M-EOS: modified-equilibrium optimization-based stacked CNN for insider threat detection

Insider threats remain a serious anxiety for organizations, government agencies, and businesses. Normally, the most hazardous cyber attacks are formed by trusted insiders and not by malicious outsiders. The malicious behaviors resulting from unplanned or planned mishandling of resources, data, networks, and systems of an organization constitute an insider threat. The unsupervised behavioral anomaly detection methods are mostly developed by the traditional machine learning methods for identifying unusual or anomalous variations in user behavior. The insider threat mainly originates from an individual inside the organization who is a current or former employee who has access to sensitive information about the organization.
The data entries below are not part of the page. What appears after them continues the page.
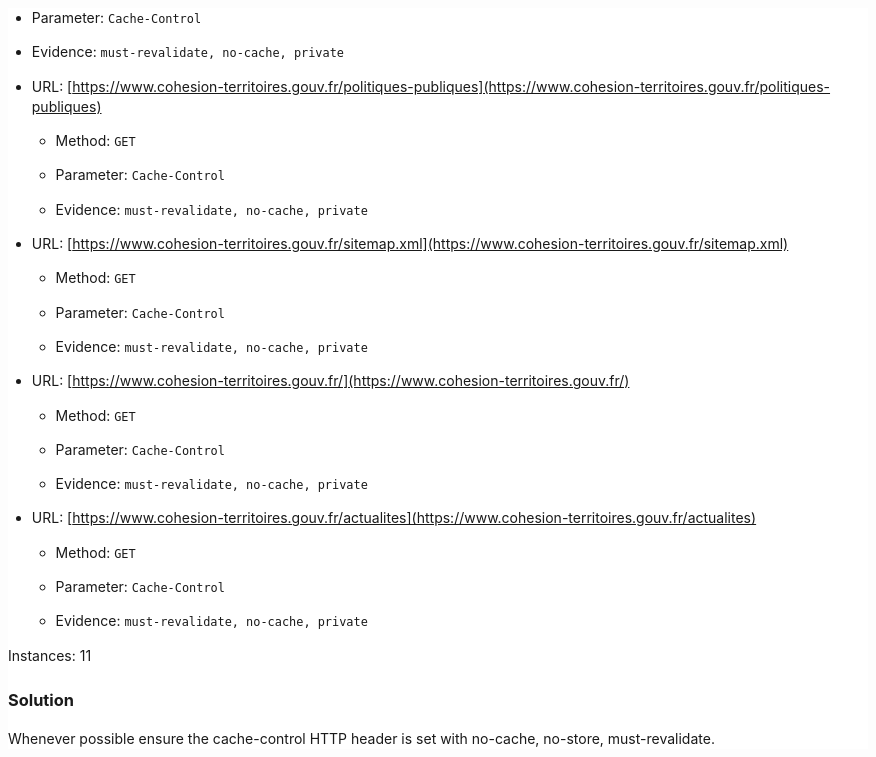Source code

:   * Parameter: `Cache-Control`
  
  
  * Evidence: `must-revalidate, no-cache, private`
  
  
  
  
* URL: [https://www.cohesion-territoires.gouv.fr/politiques-publiques](https://www.cohesion-territoires.gouv.fr/politiques-publiques)
  
  
  * Method: `GET`
  
  
  * Parameter: `Cache-Control`
  
  
  * Evidence: `must-revalidate, no-cache, private`
  
  
  
  
* URL: [https://www.cohesion-territoires.gouv.fr/sitemap.xml](https://www.cohesion-territoires.gouv.fr/sitemap.xml)
  
  
  * Method: `GET`
  
  
  * Parameter: `Cache-Control`
  
  
  * Evidence: `must-revalidate, no-cache, private`
  
  
  
  
* URL: [https://www.cohesion-territoires.gouv.fr/](https://www.cohesion-territoires.gouv.fr/)
  
  
  * Method: `GET`
  
  
  * Parameter: `Cache-Control`
  
  
  * Evidence: `must-revalidate, no-cache, private`
  
  
  
  
* URL: [https://www.cohesion-territoires.gouv.fr/actualites](https://www.cohesion-territoires.gouv.fr/actualites)
  
  
  * Method: `GET`
  
  
  * Parameter: `Cache-Control`
  
  
  * Evidence: `must-revalidate, no-cache, private`
  
  
  
  
Instances: 11
  
### Solution
<p>Whenever possible ensure the cache-control HTTP header is set with no-cache, no-store, must-revalidate.</p>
For achieving an improvement over traditional methods, the Stacked Convolutional Neural Network- Attentional Bi-directional Gated Recurrent Unit model is proposed in this paper to detect insider threats. The CNN-Attentional BiGRU model utilizes the user activity logs and user information for time-series classification. Using the log files, the temporal data representations, and weekly and daily numerical features from various sub-models of CNN are learned by the stacked generalization. Based on the chosen feature vectors, a model is trained on the CERT insider threat dataset. The stacked CNN is combined with the Attentional BiGRU model to incorporate more complex features of the user activity logs and user data during each convolution operation without raising network parameters. Thus the classification performance is improved with less complexity. The non-linear time control, chaos-based strategy, update rules, and opposite-based learning strategies are evaluated for generating the Modified-Equilibrium Optimization. The simulation outputs obtained by the model are 92.52% accuracy, 98% Precision, 95% Recall, and 96% F1-score. Thus, the proposed model has reached higher detection performance.